Dernière mise à jour le 07 novembre 2024
Exploitant et propriétaire pensent conclure un contrat ponctuel de vente d’herbe, qui ne les engage pas pour l’avenir mais rien n’est aussi simple.
lorsque le propriétaire d’une parcelle en herbe cède la récolte à un exploitant agricole qui y réalise la fenaison et s’acquitte du prix convenu,
ou lorsque le propriétaire du fonds enherbé permet à un tiers de le faire paître par ses animaux.
En droit, deux questions se posent : quelle est la nature d’un tel contrat ? Est-il soumis au statut du fermage ? L’étendue des droits et obligations de chacune des deux parties va dépendre de ces réponses, c’est pourquoi il est important d’y répondre préalablement à tout engagement.

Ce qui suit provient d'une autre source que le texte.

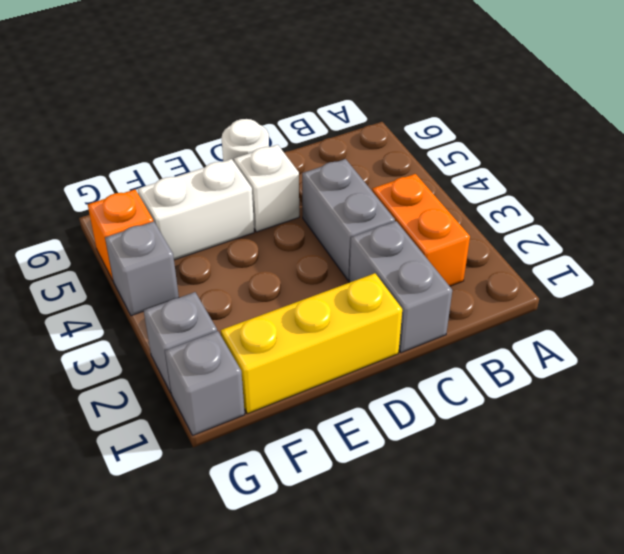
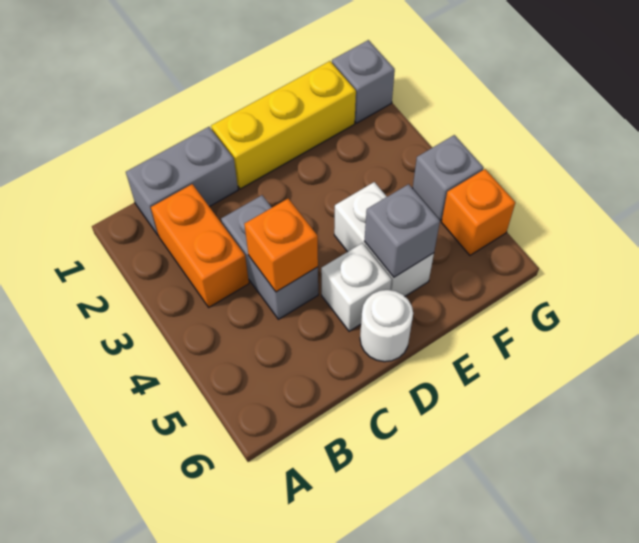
grey 1x2 brick [349,221,452,353] -> grey 1x2 brick turned to [126,127,238,235]
none -> orange 1x1 brick [244,199,318,292]
white 1x2 brick [138,159,254,260] -> white 1x2 brick turned to [334,182,434,296]
grey 1x1 brick [144,292,217,393] -> grey 1x1 brick moved to [365,184,440,277]

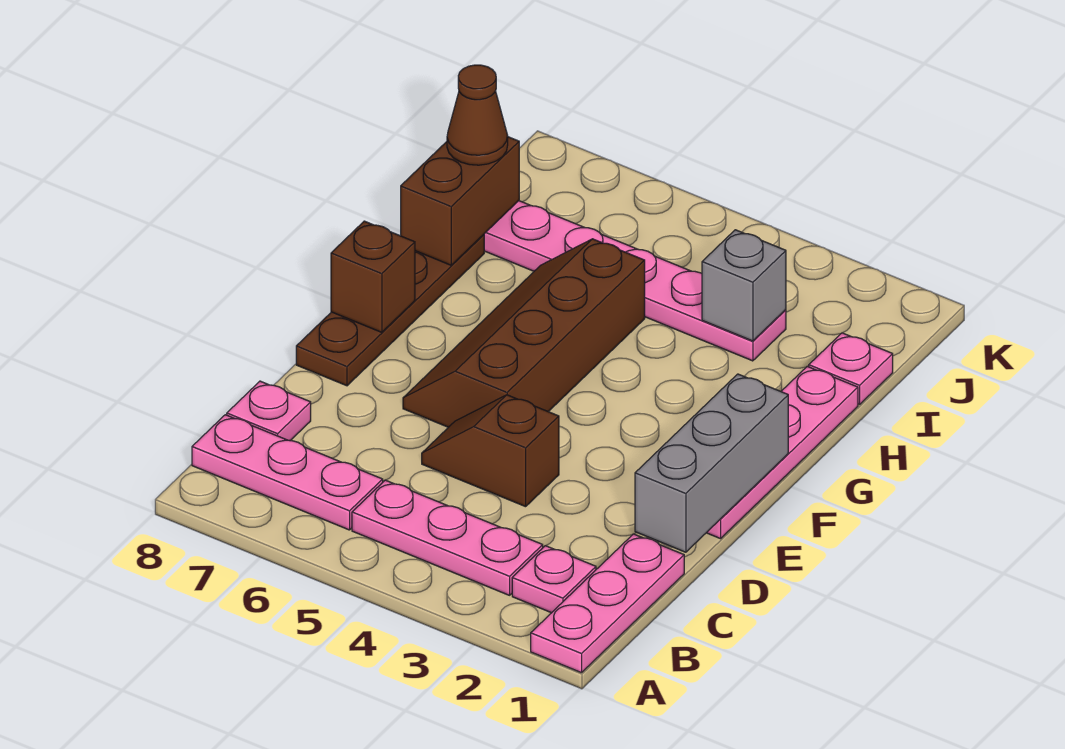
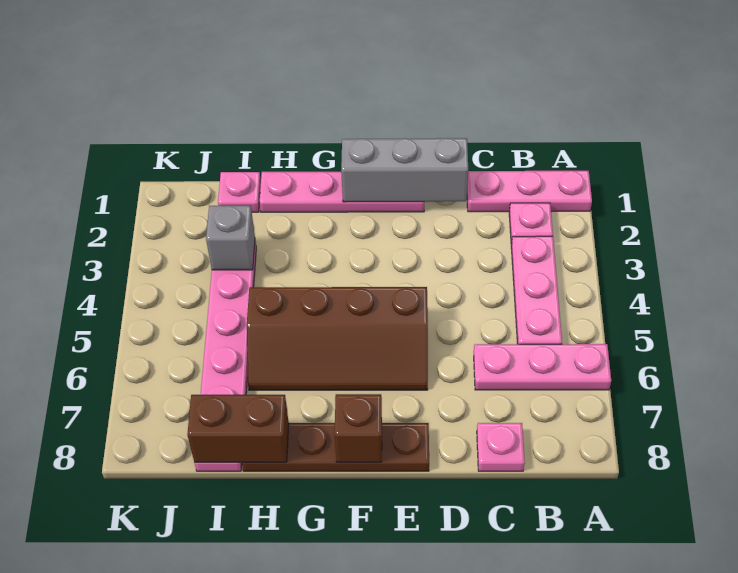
pink 1x3 plate [192,415,383,530] -> pink 1x3 plate turned to [474,344,611,390]
brown 1x2 slope [422,395,559,507] -> none
brown 1x1 cone [447,65,508,165] -> none

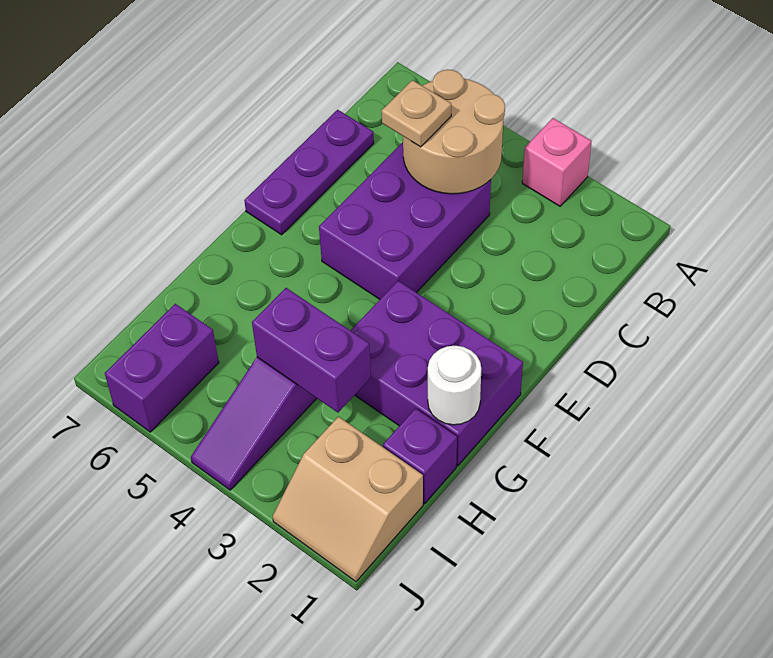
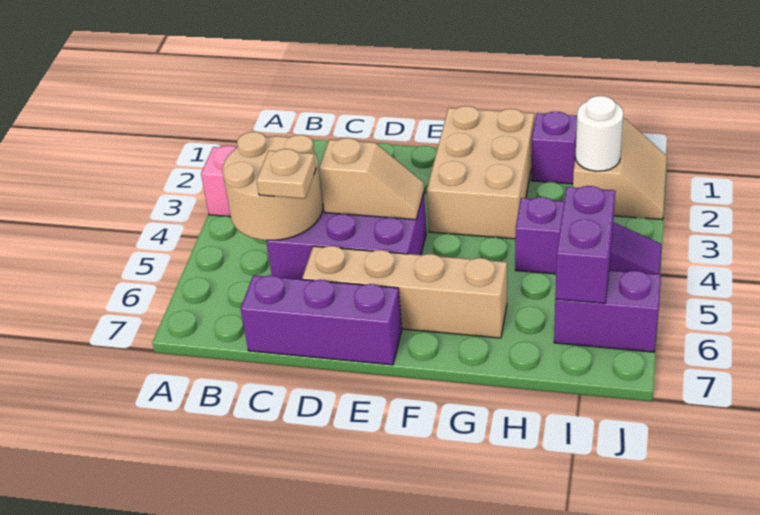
purple 1x3 plate [244,110,374,235] -> purple 1x3 brick [241,275,402,365]
none -> tan 1x2 slope [319,138,424,220]
none -> tan 1x4 brick [302,246,507,338]
purple 2x3 brick [351,281,523,466] -> tan 2x3 brick [427,106,534,239]
white 1x1 round brick [428,346,481,425] -> white 1x1 round brick moved to [576,96,623,171]
purple 1x2 brick [252,288,371,412] -> purple 1x2 brick moved to [555,186,615,303]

Pendant longtemps, les juges ont regardé qui avait la charge de l’entretien de la parcelle pour déterminer la nature du contrat. Si le propriétaire gardait à sa charge l’entretien du bien, la convention était qualifiée de vente d’herbe et échappait à l’application des règles strictes du statut du fermage. Mais, la loi du 4 Juillet 1980 est venue changer cette règle en qualifiant de bail rural « toute cession exclusive des fruits de l’exploitation lorsqu’il appartient à l’acquéreur de les recueillir ou de les faire recueillir ».
Désormais, la vente d’herbe, dès lors qu’elle porte sur l’ensemble des fruits d’une même parcelle, sera considérée comme un bail rural et le statut du fermage lui sera applicable dans son intégralité. Au contraire, si le propriétaire garde pour lui une partie de la récolte ou une production secondaire, par exemple recueillir les fruits des arbres de la parcelle, ou encore s’il fait paître ses animaux après la fenaison, il s’agit bien d’une vente d’herbe car le critère de l’exclusivité (ensemble des fruits) ne peut être retenu et le statut du fermage n’est pas applicable.
En cas de cession exclusive « des fruits » de la parcelle, il y a une présomption légale de bail. Cela signifie que le propriétaire devra prouver qu’il ne voulait pas « une utilisation continue ou répétée » de sa parcelle, et qu’il n’a pas voulu frauder le statut du fermage. Cette preuve est donc très difficile à rapporter. Par exemple, pour une mise à disposition ponctuelle dans le temps (moins d’une année), faite en raison d’une circonstance particulière (maladie, accident, insuffisance temporaire de cheptel), on retiendra alors la vente d’herbe, et il n’y aura pas de bail.
Peut-on échapper au critère de continuité, qui fera tomber le contrat dans le statut du fermage, en vendant l’herbe d’une année à un agriculteur, l’année d’après à un autre et ainsi de suite…? Oui, mais en ce cas, la vente d’herbe se répète, même si le cocontractant est différent à chaque fois, et en conséquence le risque est majeur, de requalification en bail à ferme.
Enfin, il n’est pas inutile de rappeler que les cotisations MSA sont indépendantes et ne protègent pas d’une requalification en bail rural.
Ainsi, en droit, la vente d’herbe est un contrat qui doit répondre à des conditions très strictes, et peut facilement être requalifié en bail rural. D’où l’importance avant de s’engager, de rédiger un contrat clair et écrit en s’acquittant au préalable de l’avis d’un juriste.